▶ _Stored items_:

_ _ _ _ _

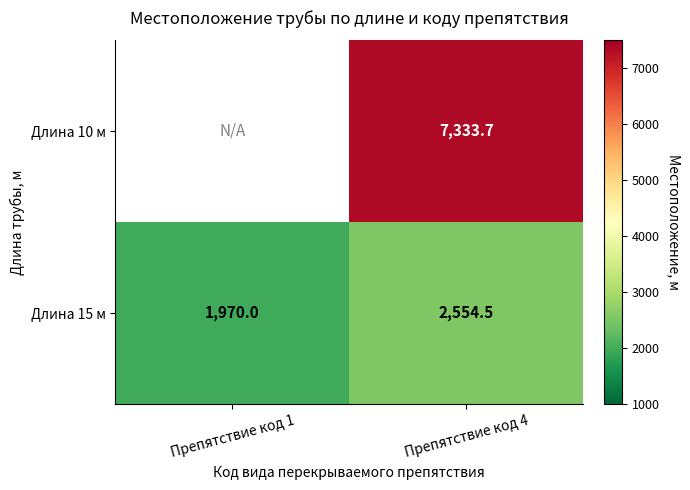

What is the sum of the Длина 15 м values at Препятствие код 4 and Препятствие код 1?

4524.5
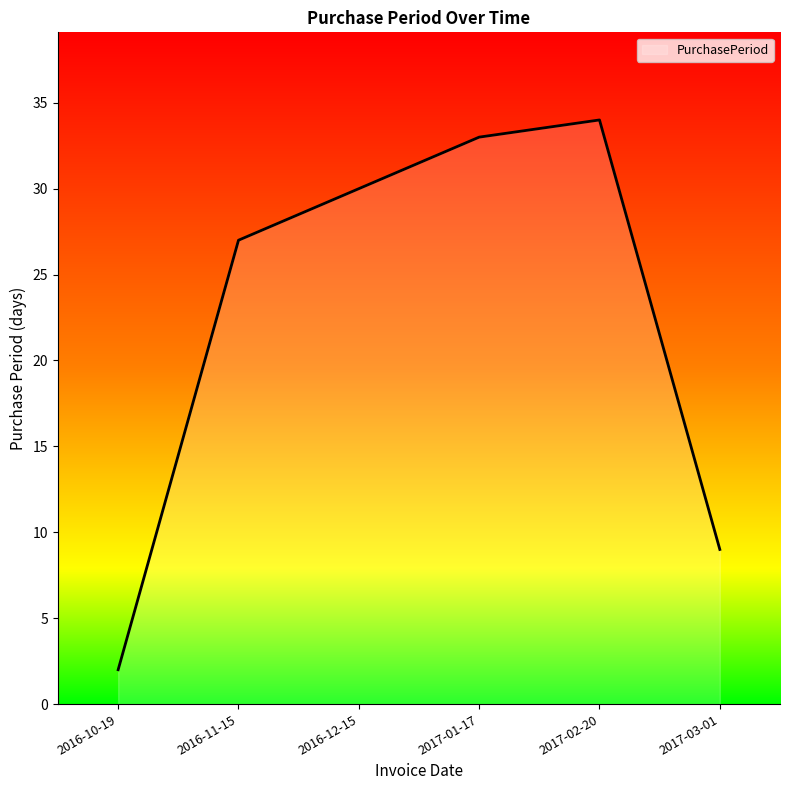

Read the value at 2016-11-15, to the nearest 5.

25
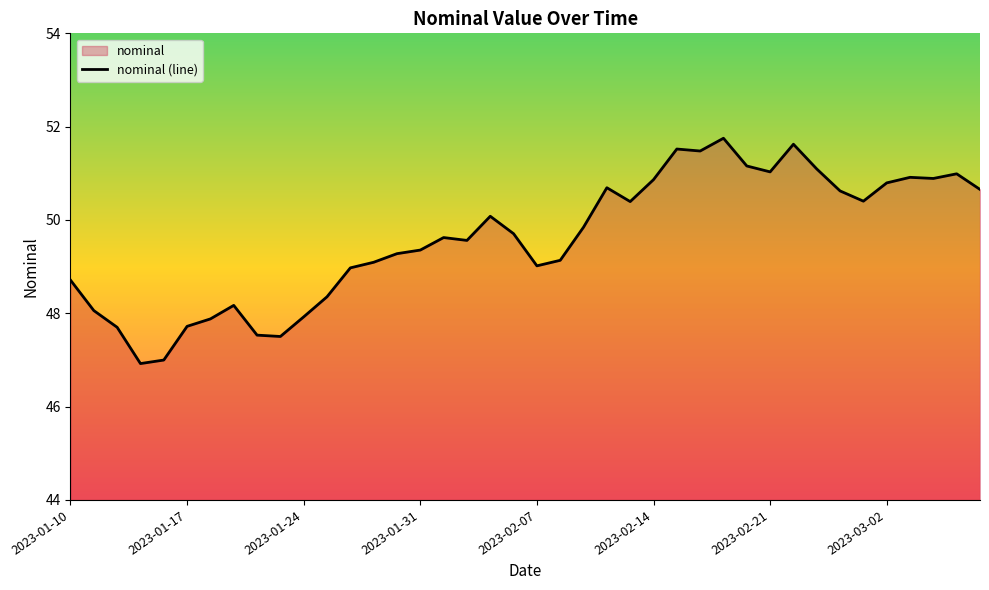

What is the sum of the values at 9 and 23?

98.2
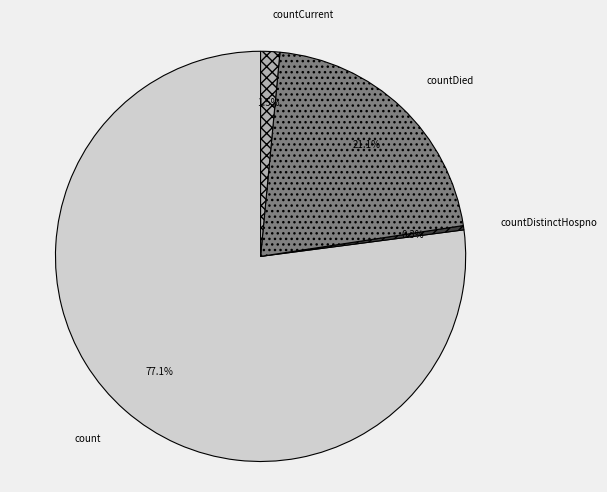

How many slices are in this pie chart?

4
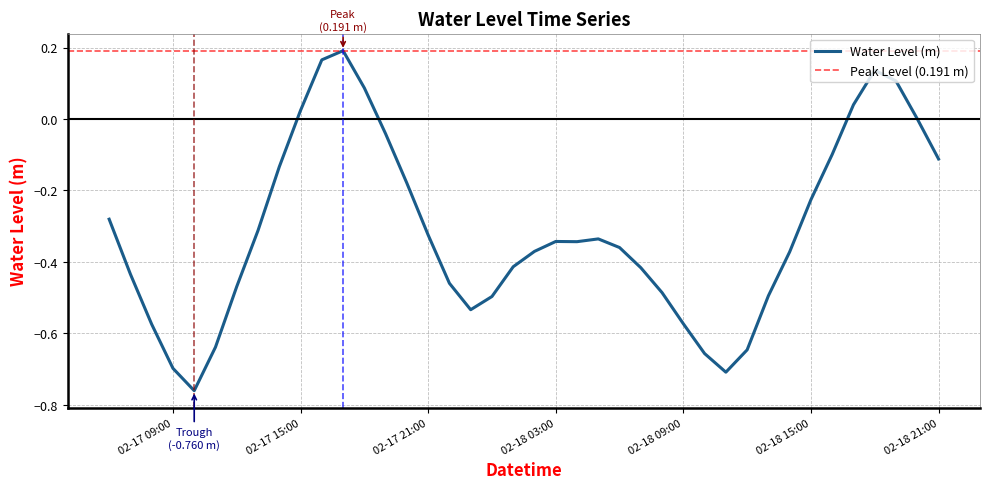

At which category does the data reach its first local valley?

2024-02-17 10:00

_ _ _ _ _

▶ _JOB_:
Copy every line of the listing above word for word, leaving out the pictures.

▶ _ANSWER TO THIS PROBLEM_:
What is the sum of the Длина 15 м values at Препятствие код 4 and Препятствие код 1?

4524.5

Read the value at 2016-11-15, to the nearest 5.

25

What is the sum of the values at 9 and 23?

98.2

How many slices are in this pie chart?

4

At which category does the data reach its first local valley?

2024-02-17 10:00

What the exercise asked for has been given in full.